Emerging markets, which suffered a full-blown crisis just a decade ago, are most vulnerable to prolonged pessimism because investors have probably already decided to keep their money in more liquid markets,

“The one thing that makes these markets a lot more volatile than, for example, the U.S. or the European markets is they’re thinly capitalized,” said Marcel Kreis, head of Asia-Pacific private banking for Credit Suisse. “Everyone is going to be reminded again that it is easy to buy. It’s a hell of a lot more difficult to sell. And it’s one of the reasons why we say be a little bit more cautious on direct investments in emerging markets.”

Emerging-market equity funds saw more than $30 billion in outflows in the first nine months of the year after inflows in each of the past five calendar years, according to estimates from Morgan Stanley. The outflows have wiped out over a fifth of the total inflows between 2003 and 2007.

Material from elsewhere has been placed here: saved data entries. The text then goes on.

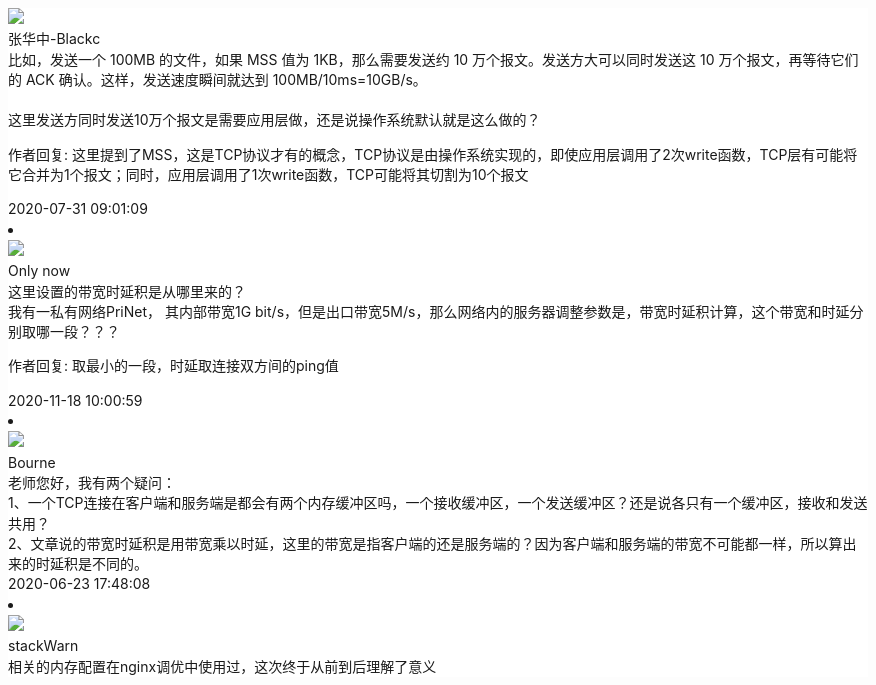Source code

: <div class="_2sjJGcOH_0"><img src="https://static001.geekbang.org/account/avatar/00/15/3e/d2/624a3d59.jpg"
  class="_3FLYR4bF_0">
<div class="_36ChpWj4_0">
  <div class="_2zFoi7sd_0"><span>张华中-Blackc</span>
  </div>
  <div class="_2_QraFYR_0">比如，发送一个 100MB 的文件，如果 MSS 值为 1KB，那么需要发送约 10 万个报文。发送方大可以同时发送这 10 万个报文，再等待它们的 ACK 确认。这样，发送速度瞬间就达到 100MB&#47;10ms=10GB&#47;s。<br><br>这里发送方同时发送10万个报文是需要应用层做，还是说操作系统默认就是这么做的？</div>
  <div class="_10o3OAxT_0">
    <p class="_3KxQPN3V_0">作者回复: 这里提到了MSS，这是TCP协议才有的概念，TCP协议是由操作系统实现的，即使应用层调用了2次write函数，TCP层有可能将它合并为1个报文；同时，应用层调用了1次write函数，TCP可能将其切割为10个报文</p>
  </div>
  <div class="_3klNVc4Z_0">
    <div class="_3Hkula0k_0">2020-07-31 09:01:09</div>
  </div>
</div>
</div>
</li>
<li>
<div class="_2sjJGcOH_0"><img src="https://static001.geekbang.org/account/avatar/00/0f/d8/ee/6e7c2264.jpg"
  class="_3FLYR4bF_0">
<div class="_36ChpWj4_0">
  <div class="_2zFoi7sd_0"><span>Only now</span>
  </div>
  <div class="_2_QraFYR_0">这里设置的带宽时延积是从哪里来的？<br>我有一私有网络PriNet， 其内部带宽1G bit&#47;s，但是出口带宽5M&#47;s，那么网络内的服务器调整参数是，带宽时延积计算，这个带宽和时延分别取哪一段？？？</div>
  <div class="_10o3OAxT_0">
    <p class="_3KxQPN3V_0">作者回复: 取最小的一段，时延取连接双方间的ping值</p>
  </div>
  <div class="_3klNVc4Z_0">
    <div class="_3Hkula0k_0">2020-11-18 10:00:59</div>
  </div>
</div>
</div>
</li>
<li>
<div class="_2sjJGcOH_0"><img src="https://static001.geekbang.org/account/avatar/00/14/02/43/1c2fb7b3.jpg"
  class="_3FLYR4bF_0">
<div class="_36ChpWj4_0">
  <div class="_2zFoi7sd_0"><span>Bourne</span>
  </div>
  <div class="_2_QraFYR_0">老师您好，我有两个疑问：<br>1、一个TCP连接在客户端和服务端是都会有两个内存缓冲区吗，一个接收缓冲区，一个发送缓冲区？还是说各只有一个缓冲区，接收和发送共用？<br>2、文章说的带宽时延积是用带宽乘以时延，这里的带宽是指客户端的还是服务端的？因为客户端和服务端的带宽不可能都一样，所以算出来的时延积是不同的。</div>
  <div class="_10o3OAxT_0">
    
  </div>
  <div class="_3klNVc4Z_0">
    <div class="_3Hkula0k_0">2020-06-23 17:48:08</div>
  </div>
</div>
</div>
</li>
<li>
<div class="_2sjJGcOH_0"><img src="https://static001.geekbang.org/account/avatar/00/0f/4a/15/106eaaa8.jpg"
  class="_3FLYR4bF_0">
<div class="_36ChpWj4_0">
  <div class="_2zFoi7sd_0"><span>stackWarn</span>
  </div>
  <div class="_2_QraFYR_0">相关的内存配置在nginx调优中使用过，这次终于从前到后理解了意义</div>
  <div class="_10o3OAxT_0">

After rising more than 36 percent last year, MSCI’s main emerging-market equity index hit a new three-year low Friday. The index has fallen more than 50 percent this year, much of that in the third quarter.

The index gained more than 4 percent Monday after policy makers around the world took increasingly bold steps to rescue the financial system, including guaranteeing bank deposits and taking ownership stakes in banks.

But the private bankers, who cater to the very rich, said that the impact of the global financial crisis on emerging economies was still unfolding and that many countries had heavy exposure to beaten-down commodity prices.

Corporate failures are also likely to increase across Asia as the global financial crisis, which makes it harder to secure access to credit, drives weaker companies to insolvency, said Jennifer Tay, the Asia-Pacific head of portfolio counselling for Citi Private Bank, a unit of Citigroup. The bank has warned its wealthy Asian clients that emerging markets are likely to suffer further losses in coming months, particularly in countries where political uncertainty is high.

“For the next few months, anything that is emerging-markets-oriented, they would have a further beating, that is what we anticipate,” Tay said. “It doesn’t help that the geopolitical situation in this area is also not great.”

Russia, Romania, Ukraine and Indonesia are among the countries that have recently suspended trading on their markets to halt selling by panicked investors.

While private bankers said the strong, long-term economic outlook remained intact for many emerging markets, particularly in Asia, the risks of jumping into the asset class now were probably too high. Pierre Baer, SG Private Bank’s chief executive for Singapore and South Asia, said, “We don’t see the impetus happening now. Not yet.”